Thursday, March 25, 2010

Sex and the Gendered Body: in LambdaMOO and Second Life, Too

Boyd’s, Dibbell’s, Manovich’s and Burgin’s texts all argue for the Internet (or new media more generally) as a special type of space. Choosing the one you find most compelling, explain their conceptualization of online space and what’s at stake in it. To address why you find this concept persuasive, relate it to either one media object studied thus far (Douglas Engelbart’s Demo, Liz Canner’s Symphony of the City, Second Life, Time Code, the CAVE) or an example from the current new media landscape. In your analysis, explain how your media object both exemplifies and complicates this argument.


Julian Dibbell grounds his analysis of Internet space, rape and the gendered body within the Multi-User Dimension (MUD) called LambdaMOO. Dibbell himself experiences LambdaMOO as a space in a very literal way - he writes movingly about Lambda’s “rambling landscapes” (7) and the way that words in the chat room can “fill up the screen like thick cigar smoke” (21). When confronted with the physical reality of the computer that contains and maintains LambdaMOO, all Dibbell can think of is “how impossible it was to ever quite believe the place was not, in fact, a place… he could never quite shake the sense that LambdaMOO existed somewhere in a concrete sense… an X on the map of the material world” (7). LambdaMOO is actually composed of a series of virtual “rooms” defined only by textual descriptions and a limited set of programmed interactions, but Dibbell makes it clear from the start that LambdaMOO is to be conceived of as a very real space in the minds of its user community. One of Dibbell’s main analytical focuses is on the possibilities of the space to free users from the physical conventions of the “real,” physical world and the constraints of the human body - a focus that can be brought to bear meaningfully on the more technically-complex MUD that is Second Life.

Users of LambdaMOO define themselves however they want, by writing a short description of the appearance of their avatar. There are no limits on how a user can approach this description - Dibbell himself sometimes appeared as a dolphin. This freedom presents a proliferation of possibilities, which appeal to Dibbell as a challenge to transcend our real-world physical bodies. LambdaMOO, he writes, “asks us to behold the new bodies awaiting us in virtual space undazzled by their phantom powers, and to get to the crucial work of sorting out the socially meaningful differences between those bodies and our physical ones” (12). One of the socially meaningful differences between the virtual body and the physical one is that the virtual body need not necessarily be gendered in the conventional sense - characters have no sex, so the social requirement for gender is naturally somewhat loosened in LambdaMOO. One user, taking advantage of this freedom, crafted her character accordingly: a “South American trickster spirit of indeterminate gender” named exu (13). However, the total freedom afforded to Lambda users began to reveal its dark side when a rogue user, Mr_Bungle, exploited the system to orchestrate the virtual rape of two other users, including exu. Ironically, although the liberties of LambdaMOO afforded exu “a deity’s freedom from the burdens of the gendered flesh,” they ultimately led to her painful experience with “a brand of degradation all-too-customarily reserved for the embodied female” (15).

........

REQUIRED ACTIONS =
1. In the LambdaMOO essay, what animal did Dibbell sometimes appear as?
2. Write the next part of the LambdaMOO essay, picking up after its final sentence.
The lines after the essay are separate material with no connection to it.

STORED DATA =
........

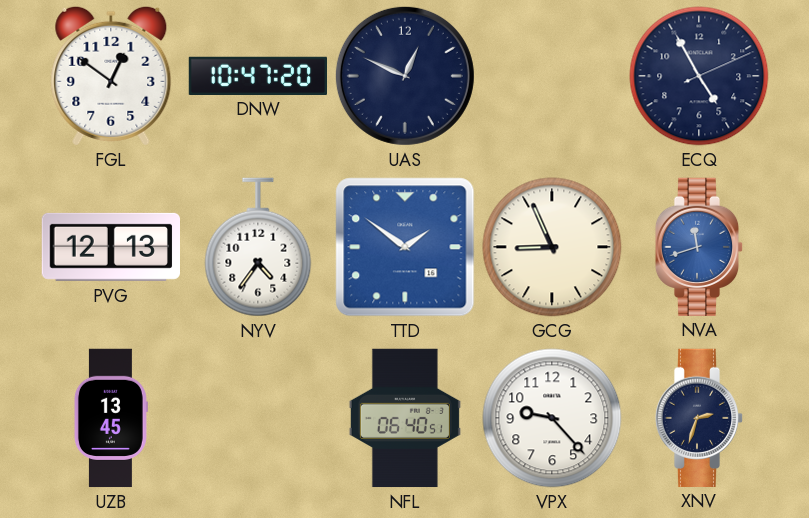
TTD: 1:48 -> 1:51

........

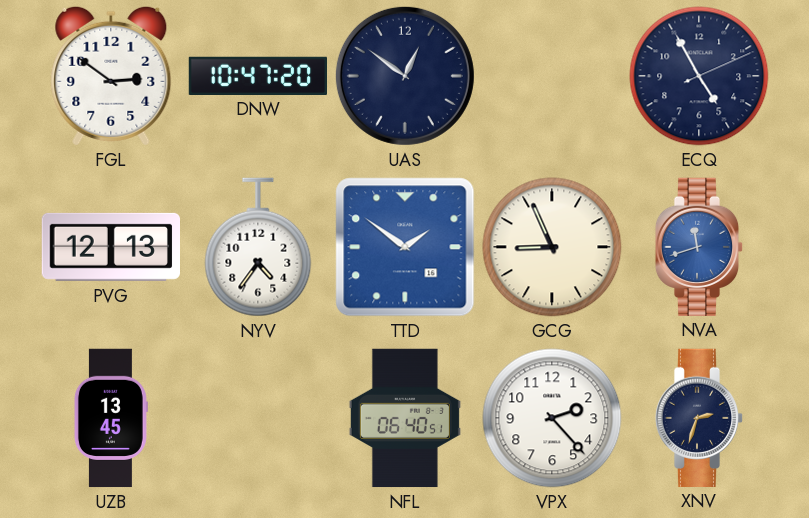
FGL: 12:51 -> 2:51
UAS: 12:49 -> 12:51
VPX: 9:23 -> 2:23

........

ANSWERS FOR THE EXERCISE =
1. A dolphin.

2.
exu’s feelings of violation and of outrage may seem strange to those unfamiliar with the emotional power and realness of a virtual community - no physical contact was made, no law was technically violated. However, it is telling that the rest of the LambdaMOO community responded with strong emotion and the united conviction that the actions of Mr_Bungle represented a serious transgression against the community as a whole. This can best be accounted for by the redefinition of sex that is necessary to comprehend its role on the Internet. As Dibbell writes, “sex is never so much an exchange of fluids as it is an exchange of signs” (17). Sex, in the physical as well as the virtual world, is highly symbolic: this explains the ease and speed with which it has become a staple of online life. The woman who created exu was forced to respond to the rape both for herself and for exu - that is to say, in the contexts of both the real and the virtual world. Her response, Dibbell writes, “made sense only in the buzzing, dissonant gap between them” (16).

Today, the average Internet user is more likely to gravitate toward the immensely popular Second Life than to visit a text-based MUD like LambdaMOO. The experience of playing Second Life is more appealingly visual and more interactive than the somewhat outdated LambdaMOO experience. In some ways, the freedom and possibilities of LambdaMOO are enriched greatly in Second Life. Users can customize their appearance by actually altering or constructing a very sophisticated virtual avatar. The possibilities seem endless - skin color, hair color, size, shape, clothing - there are uncountable options for each. And virtual sex is commonplace, not only in terms of text exchanges between users - Second Life allows characters to use their computer microphones, and some technically ambitious Second Lifers have actually crafted “pose-balls” that allow two avatars to visually mime the act of sex. These incredible options make the embodiment of gender and sexuality in Second Life seem vastly more freeing than within the stale chat room aesthetic of LambdaMOO.

However, the increased complexity of the program does not come without a cost. In the interest, presumably, of making better avatars, Second Life forces you to choose a gender at sign-up. The enforcement of this binary restricts the freedom to transcend the physical body - a character like exu simply would not be fully possible in Second Life. When it comes to the actual act of engaging in sex with another character in Second Life, the sexual “pose-balls” may make it look real, but they are structured to be somewhat limiting - they are often actually pink- or blue-colored based on the gender of the character who is meant to use them. While the bizarre sexual antics of Mr_Bungle may have been offensive and harmful, they certainly pushed the boundaries of the heteronormative vision of “proper sex,” which is more enforced by the pink and blue balls than it is challenged. Second Life is an interesting sphere in which to study the continuation of new forms of liberty in cyberspace, but its increased technical sophistication does not necessarily produce an increase in real freedom.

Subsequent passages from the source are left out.